Selected text:
________________________________________

Jon January 6, 2012 1:15 AM

I once, during a time of financial distress, sent out the monthly batch of bills with American flag stamps – All deliberately applied upside down.

As far as I could tell, nobody noticed.

J.

Clive Robinson January 6, 2012 8:46 AM

@ Baz,

“Though to some extent XEP0301 is a defense against keybug attacks – the keyboard delay is disconnected from the packet delay”

I’d need to look XEP0301 up and have a carefull think about it, but my experiance with other systems in the past has indicated that all to often either the protocool or the implementation has deficiences which can be exploited in some way, and even if I don’t spot it somebody else will… As there are “to many designs and to few eyes to watch over them”.

________________________________________

Data section:
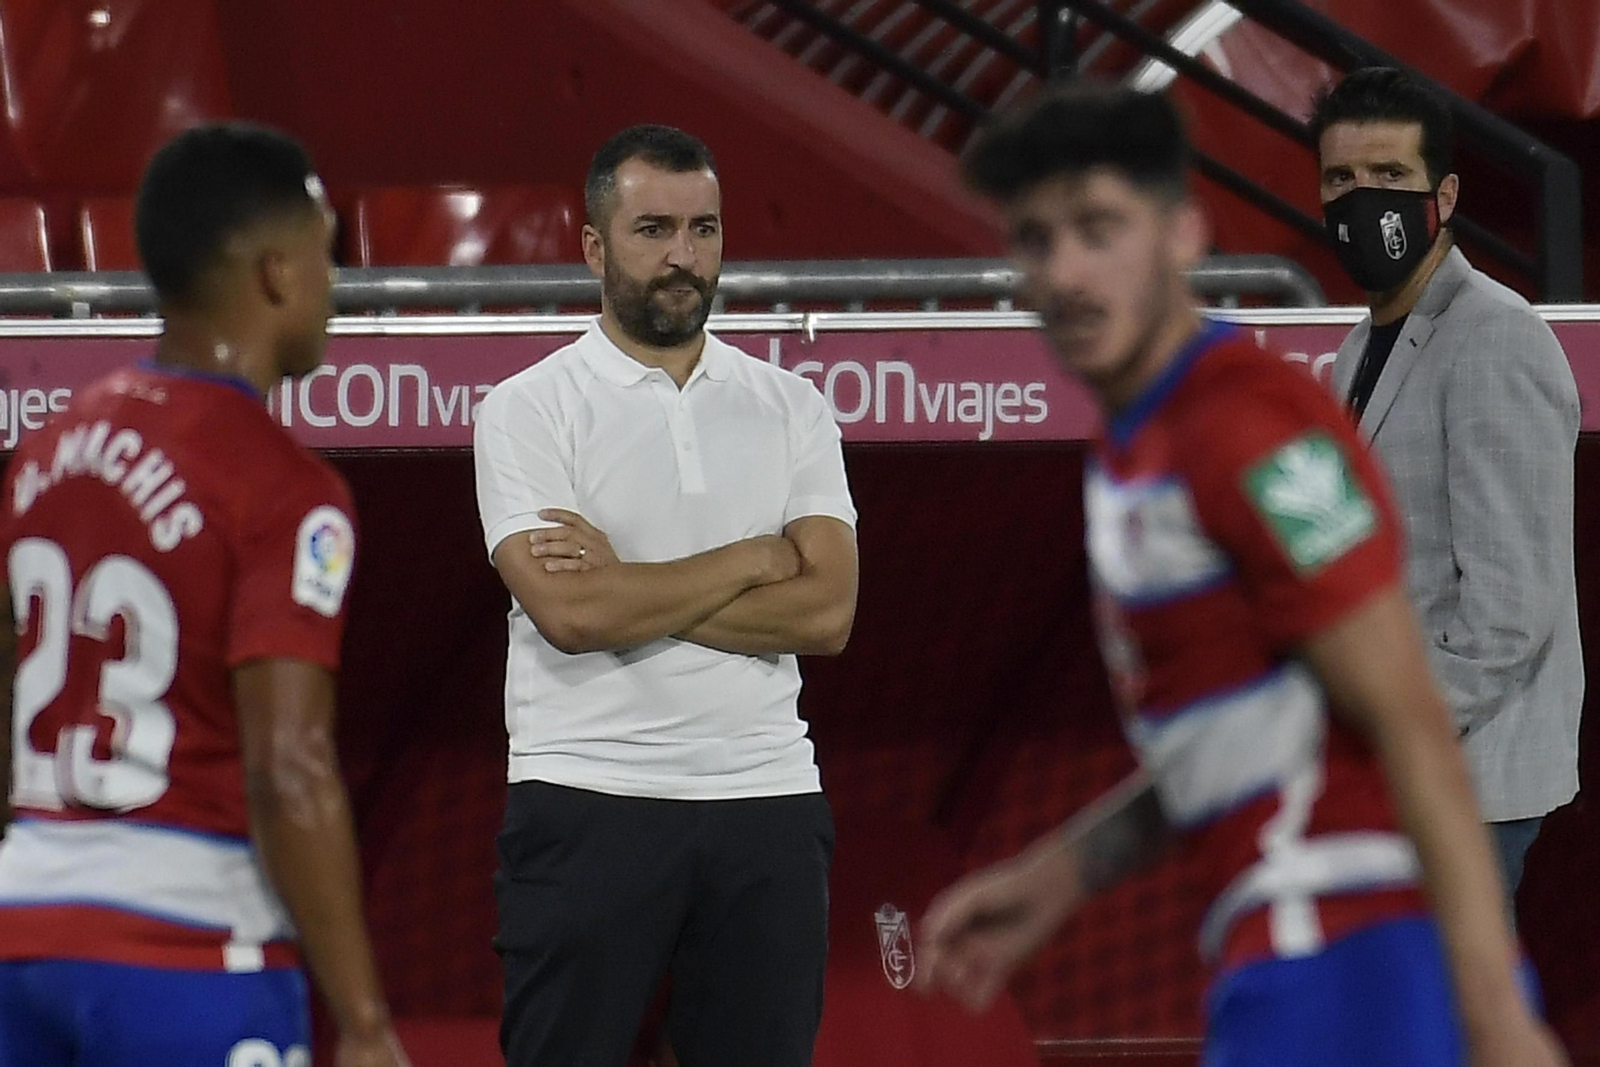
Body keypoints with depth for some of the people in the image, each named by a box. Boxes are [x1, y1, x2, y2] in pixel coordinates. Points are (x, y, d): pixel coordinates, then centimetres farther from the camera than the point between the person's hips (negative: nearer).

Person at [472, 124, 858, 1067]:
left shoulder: (791, 409, 9)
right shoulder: (530, 410, -2)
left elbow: (826, 612, -4)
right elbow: (571, 611, -17)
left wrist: (627, 587, -11)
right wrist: (755, 560, -6)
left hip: (767, 801, 4)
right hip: (590, 802, -3)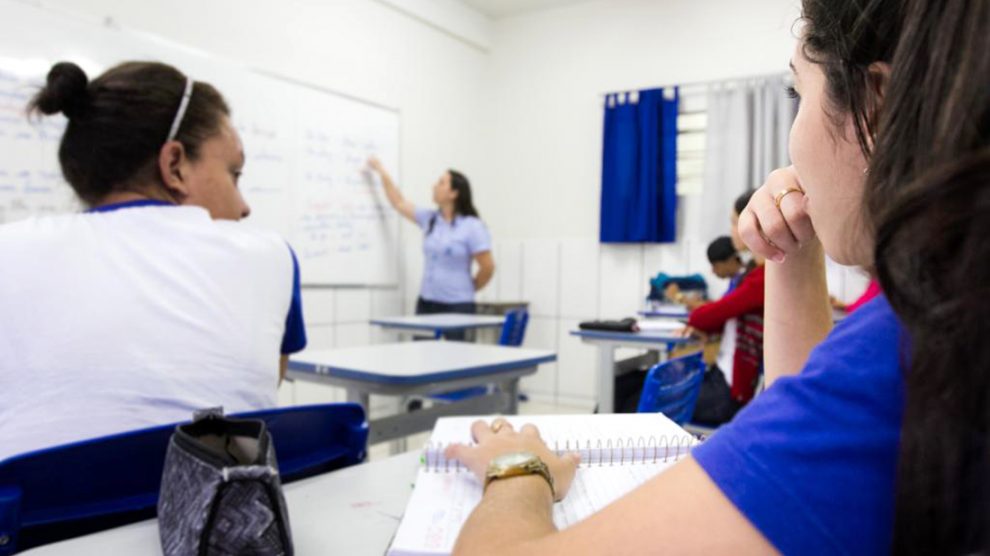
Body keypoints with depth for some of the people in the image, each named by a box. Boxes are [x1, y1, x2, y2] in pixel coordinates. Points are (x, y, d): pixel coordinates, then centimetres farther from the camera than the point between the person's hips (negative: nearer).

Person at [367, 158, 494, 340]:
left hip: (458, 305, -5)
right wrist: (382, 172, 24)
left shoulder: (472, 226, -8)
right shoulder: (429, 218, 8)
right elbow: (399, 203, 21)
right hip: (426, 302, 5)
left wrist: (469, 289, 6)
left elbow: (487, 267, -7)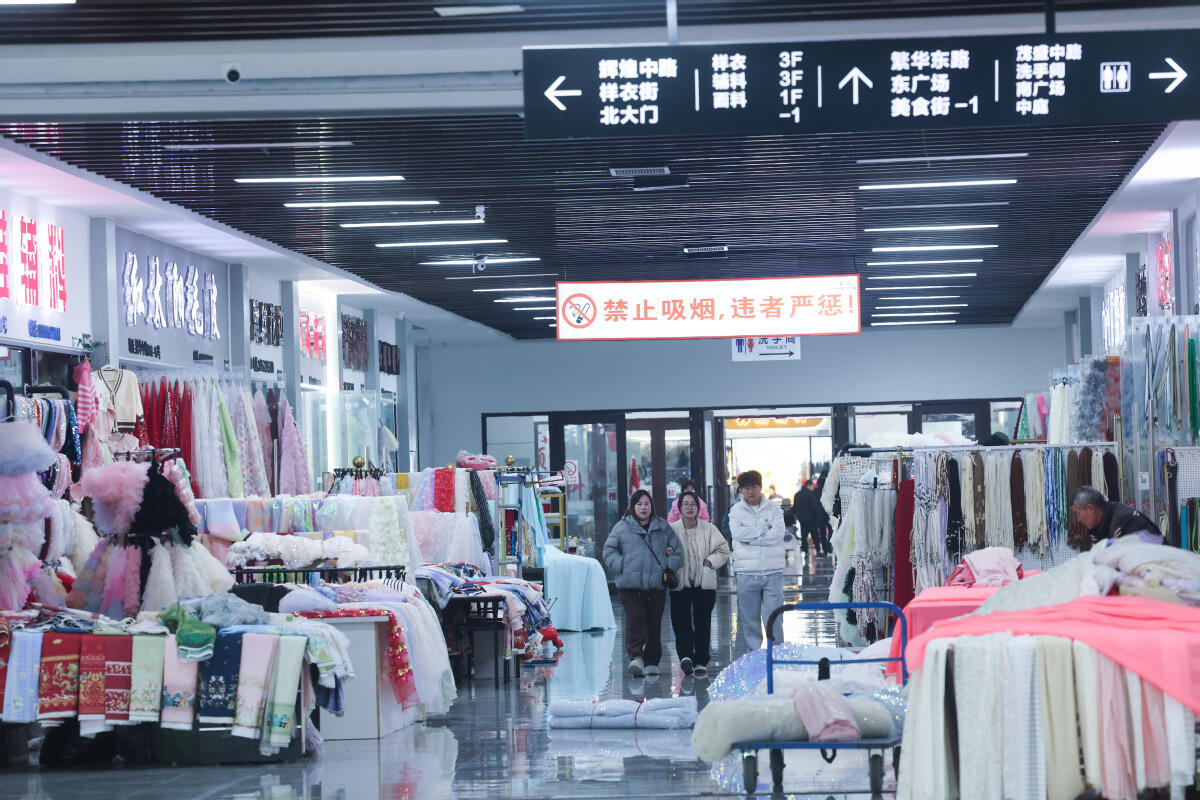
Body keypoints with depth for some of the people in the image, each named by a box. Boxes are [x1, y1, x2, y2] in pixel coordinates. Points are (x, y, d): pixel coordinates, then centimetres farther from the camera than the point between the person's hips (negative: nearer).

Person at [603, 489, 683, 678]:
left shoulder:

________________________________________

Prompt 1:
In the comment thread, what stamps did Jon use on the monthly batch of bills?
Prompt 2:
Carry on the comment thread from its last sentence.
The records have nothing to do with the comment thread.

Written answer 1:
American flag stamps, deliberately applied upside down.

Written answer 2:
Not sure what your actual attack vector is but with regards,

but at 1 bit/s you’d struggle even to send out a password

There are a couple of ways you could look at such a low bandwidth,

1, Only 2mins to send the average AES key…
2, You halve the keyspace you need to search every second…

Oh one other thing to think about the “jitter bug” / “keybug” assumes a passive adversary and a “broadcast” model for the covert channel. That is it’s a Shannon Channel “source”, thus it’s in theory detectable by another observer hence the “clock the output” mitigation. But also think about the “reverse” direction, that is the adversary is not passive but “active” and that although still a “source” the system is now “susceptible” in some way. As is seen with various “cache attacks” the system “tests secure” on emissions and appears to remain “secure” in use. However it is only when an adversary injects in a signal of some form in some way that a covert channel opens, and thus the “clock the inputs” mitigation.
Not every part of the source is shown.